Auf der Makroebene sieht das ganz anders aus. Big Data wird das Konzept genannt, bei dem große Datenmengen über alle Menschen gesammelt werden, die sich im Internet bewegen. Künstliche Intelligenzen bilden dabei nicht nur einen Teilausschnitt in einem Onlineshop ab. Stattdessen werden alle Bewegungen im Internet erfasst und über Profile, Shops und Portale hinweg Informationen zusammenfügt. Dadurch lässt sich mittels verschiedener, aufeinander bezogener Analysen eine Kombination erstellen. Diese führt dazu, dass nicht nur Annahmen über unser Kaufverhalten, sondern über jeden Bereich unsere Lebens getroffen werden können. Vor Big Data kann sich im Moment niemand verstecken, der im Internet unterwegs ist.

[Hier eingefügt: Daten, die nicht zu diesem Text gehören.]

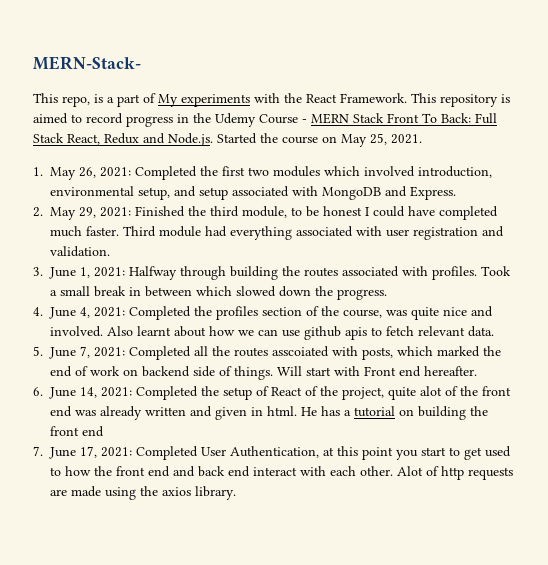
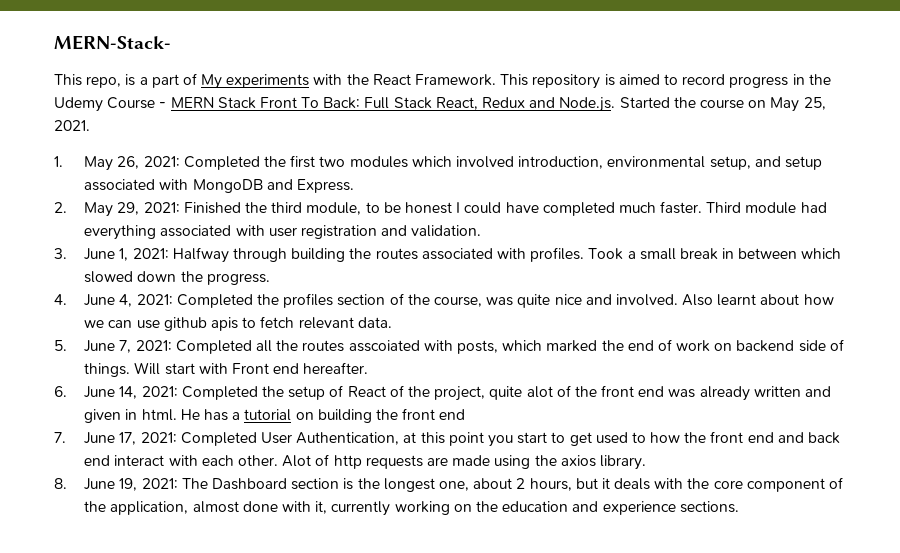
(236, 493) none -> [54,477,843,492] [84,501,739,516] // 8. June 19, 2021: The Dashboard section is the longest one, about 2 hours, but it deals with the core component of the application, almost done with it, currently working on the education and experience sections.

Die einzige, bisher spürbare Maßnahme zum Schutz davor, erfordert von Seiten des Kunden im Internet mittlerweile eine Erlaubnis, ob die Daten verarbeitet werden dürfen. Diese Einwilligung ist aber mit einem Klick getan, und dabei ist noch völlig unklar, was sie bedeutet. Im Internet fehlt es bezüglich der Sammlung großer Datenmengen völlig an Transparenz.

Transparenz und gesetzliche Vorgaben als Lösungsansätze

Einige Unternehmen beschäftigen sich mittlerweile mit der immer lauter gestellten Frage nach der Ethik im E-Commerce. Einer Künstlichen Intelligenz können nämlich problemlos Grenzen gesetzt werden. Sie kann so programmiert werden, dass sie vor bestimmten Informationen Halt macht. Gewisse Bereiche der Privatsphäre könnten so ausgeklammert werden. Um dieses Konzept auf eine breitere Basis zu stellen, ist eine öffentliche Debatte notwendig. Vielleicht kann auch Big Data durch Datenschutzgesetze, die den Schutz der persönlichen Privatsphäre nicht unter den Scheffel wirtschaftlicher Interessen stellen, reguliert werden.

Denkbar sind auch gesetzliche Vorgaben darüber, was eine Künstliche Intelligenz darf und welche Bereiche sie in Ruhe lassen sollte. Darüber hinaus könnten Unternehmen dazu zu verpflichtet werden, ausführlich darüber zu informieren, wie sie Daten sammeln und wofür diese verwendet werden.